PROBLEMS:
1/ Turn the paragraph of the Kotex marketing article beginning "See how Kotex determined" into a short bulleted list that keeps its main facts.
2/ Carry on the Kotex marketing article from the point where it ends.

[start of GIVEN PASSAGE]

August 11, 2010
How To

Tackling 'Taboo' Subjects: 5 Tactics from Kotex's New Marketing Strategy

SUMMARY: Fostering social change is not a common goal for brands. But if your audience is ready to discuss taboo subjects, your marketing can be a rallying point that dispels myths while boosting reputation and sales.

See how Kotex determined that its customers were ready for frank messages about women's bodies and health. The team radically repositioned its marketing and has boosted Kotex's market share. Includes tips on conducting customer research and creating content that encourages discussion.
by Adam T. Sutton, Reporter

Public discussion of menstruation is a taboo so profound that Aida Flick, Marketing Director, North American Feminine Care, Kimberly-Clark, and her team realized that little had changed in tampon and maxi-pad marketing since the 1950s.

"When you look at other personal care categories that women interact with, [such as] skin care, body soaps, body lotions and hair care, those categories had catapulted into the 21st century," Flick says. "Honestly, feminine care felt like it was stuck. Not much had changed."

But in 2010, Flick and her team challenged the taboo and completely revamped the marketing approach for Kotex, the team's feminine care brand. They created:
o Online videos and a website that frankly discussed feminine care topics
o New, sleek package designs
o Ads poking fun at the industry's past marketing messages (including the company's own).

[end of GIVEN PASSAGE]
[start of RECORDED DATA]

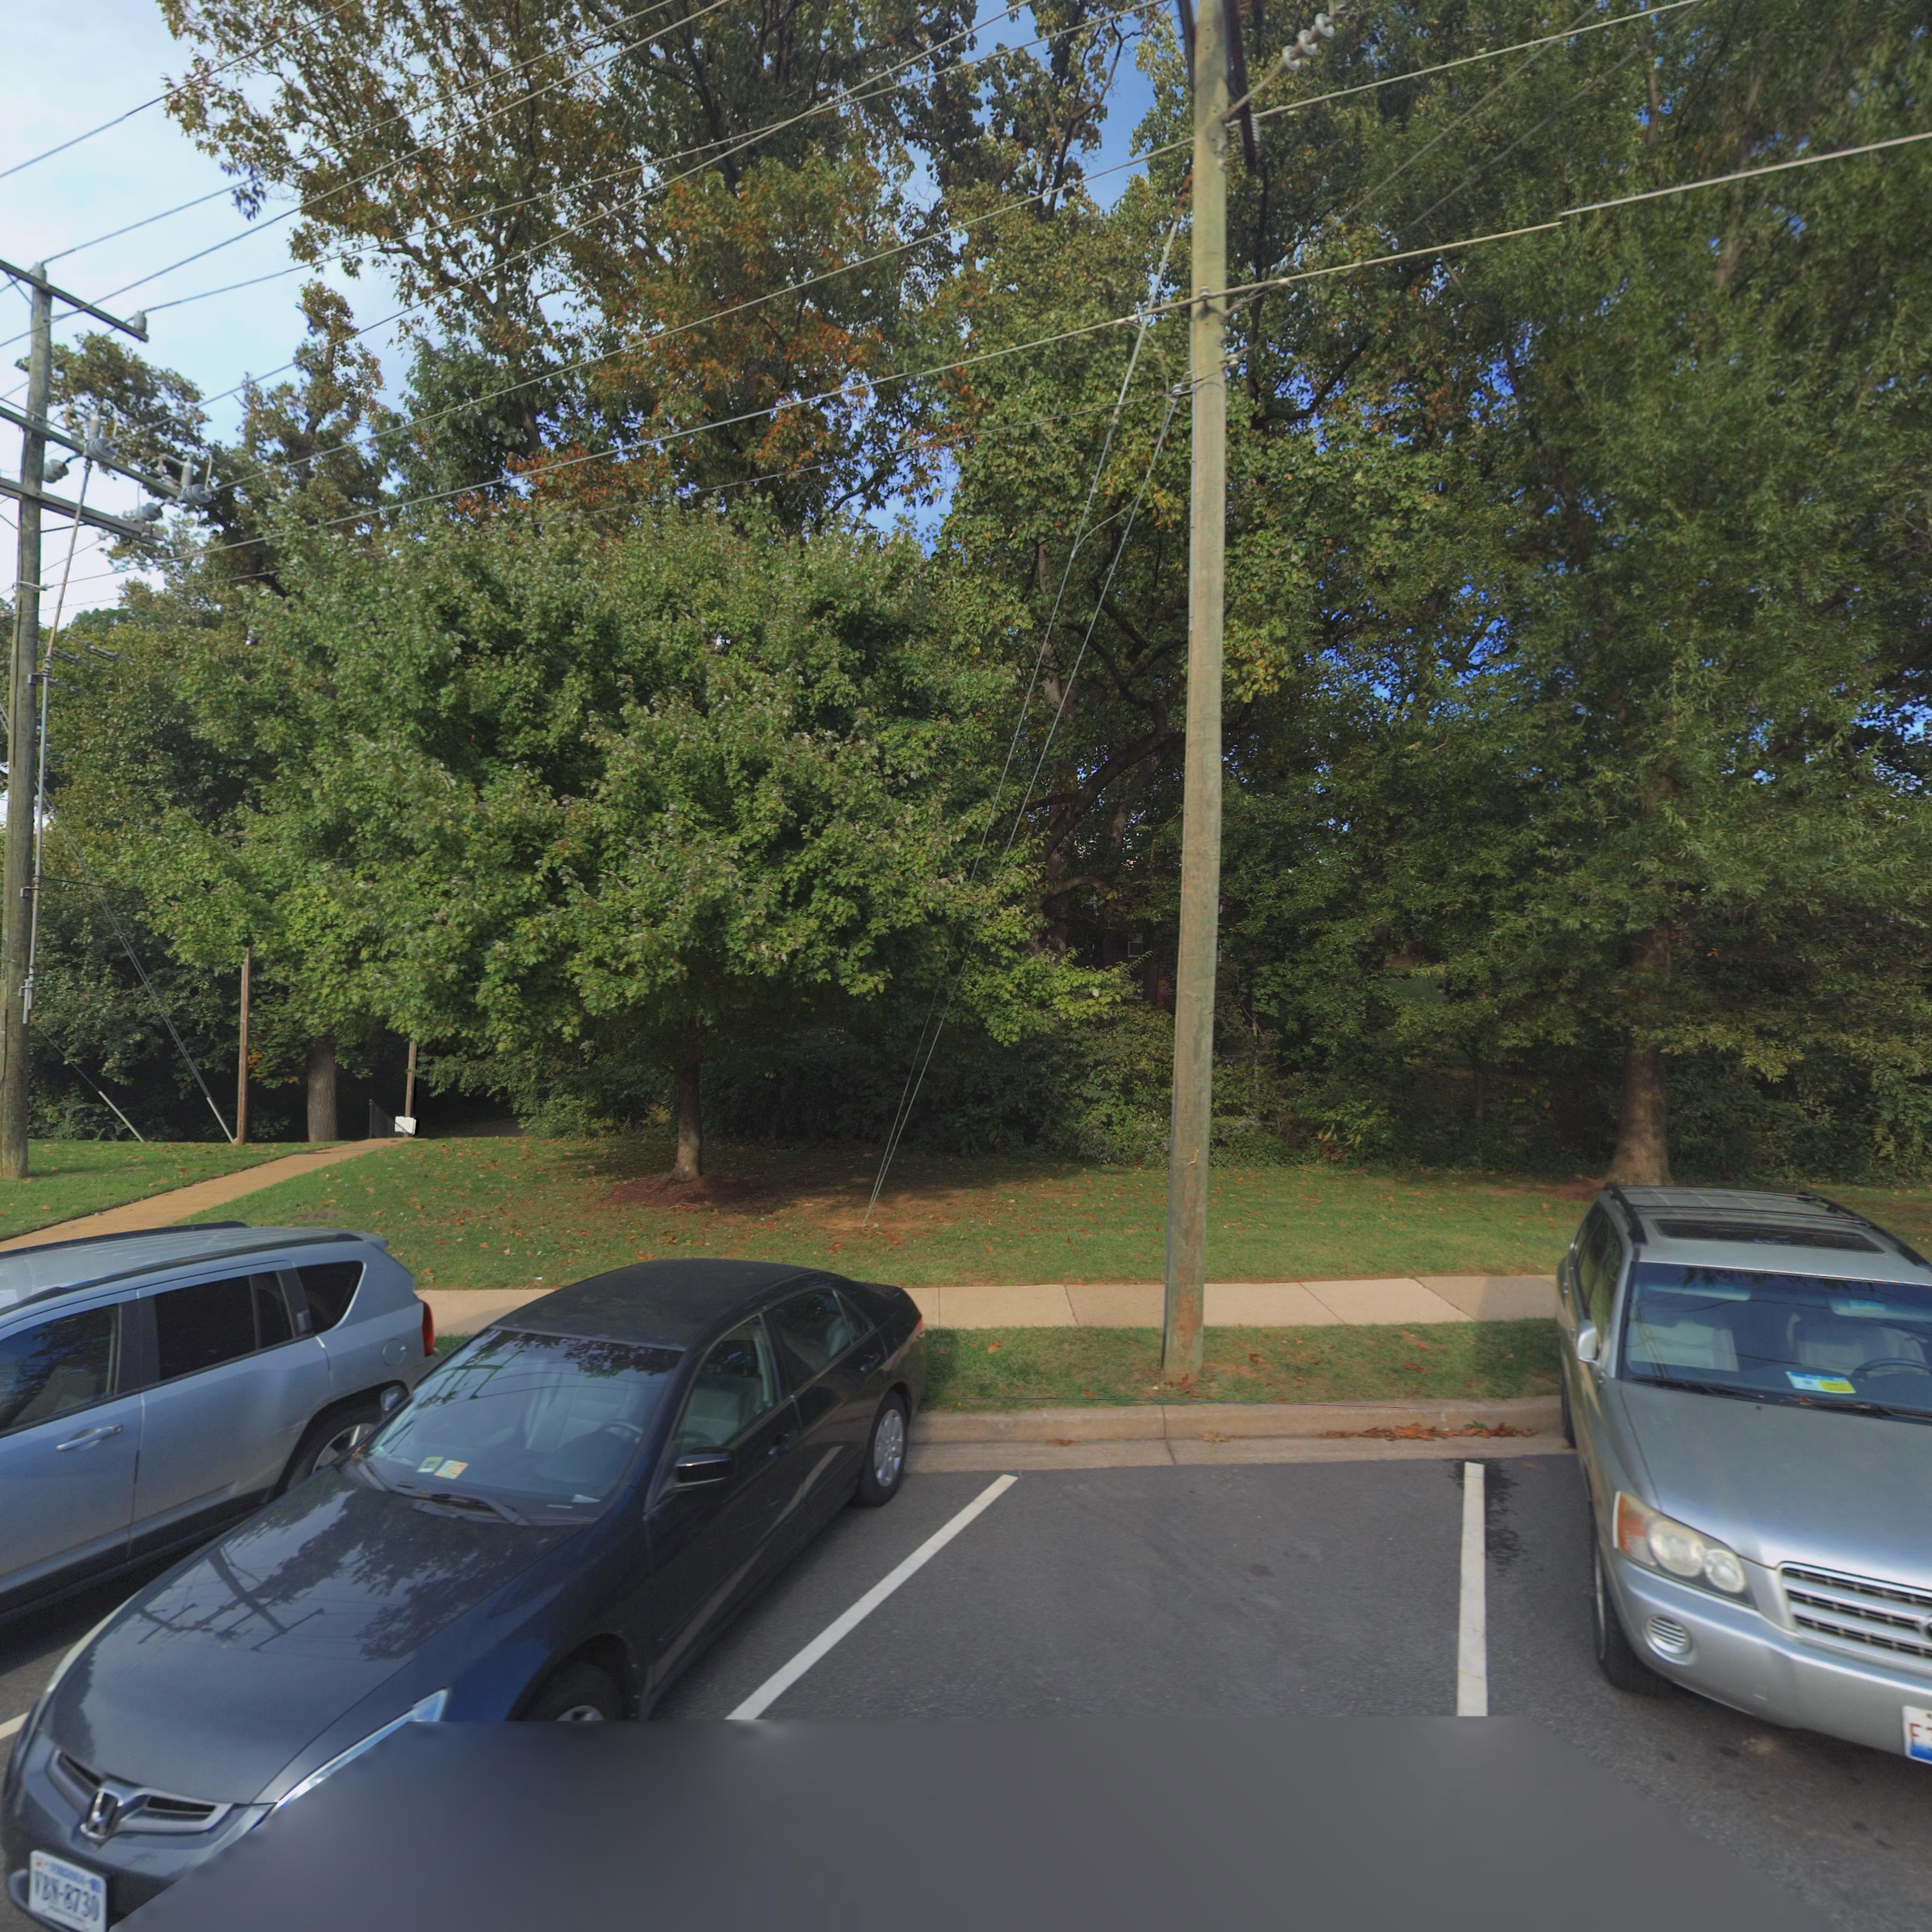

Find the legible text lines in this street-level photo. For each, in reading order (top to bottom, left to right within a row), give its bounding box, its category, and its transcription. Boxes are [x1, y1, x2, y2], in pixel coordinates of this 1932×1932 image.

[1908, 1719, 1925, 1751] None: F
[38, 1871, 102, 1925] None: BN-8730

[end of RECORDED DATA]

EXERCISE RESULTS:
1/
- Kotex found that its customers were ready for frank messages about women's bodies and health.
- The team radically repositioned its marketing, which boosted Kotex's market share.
- The article offers tips on doing customer research and on creating content that encourages discussion.

2/
The new strategy is working: Two months after launching the campaign, Kotex's market share was up 4% for the month of May, and up about 1% total since the beginning of the year.

"The results have been phenomenal and are exceeding our expectations," Flick says. "There is a tremendous amount of interest in what we're doing. And when you look at the comments, the majority are very, very positive."

Using marketing to break a taboo, however, is not without risks. The team could have alienated its audience and upset the public by misjudging its timing or messaging.

Below are five tactics Flick says were key to Kotex's success:

Tactic #1. Find an opportunity within the taboo

A taboo topic is not automatically a marketing opportunity. Aside from stale marketing tactics and package designs across the category, here are three other factors that influenced the team to push forward:

- Education opportunity

Too often, Flick says, people do not discuss feminine care issues until there is a problem. Limited discussion inhibits education, which fosters myths and creates health issues.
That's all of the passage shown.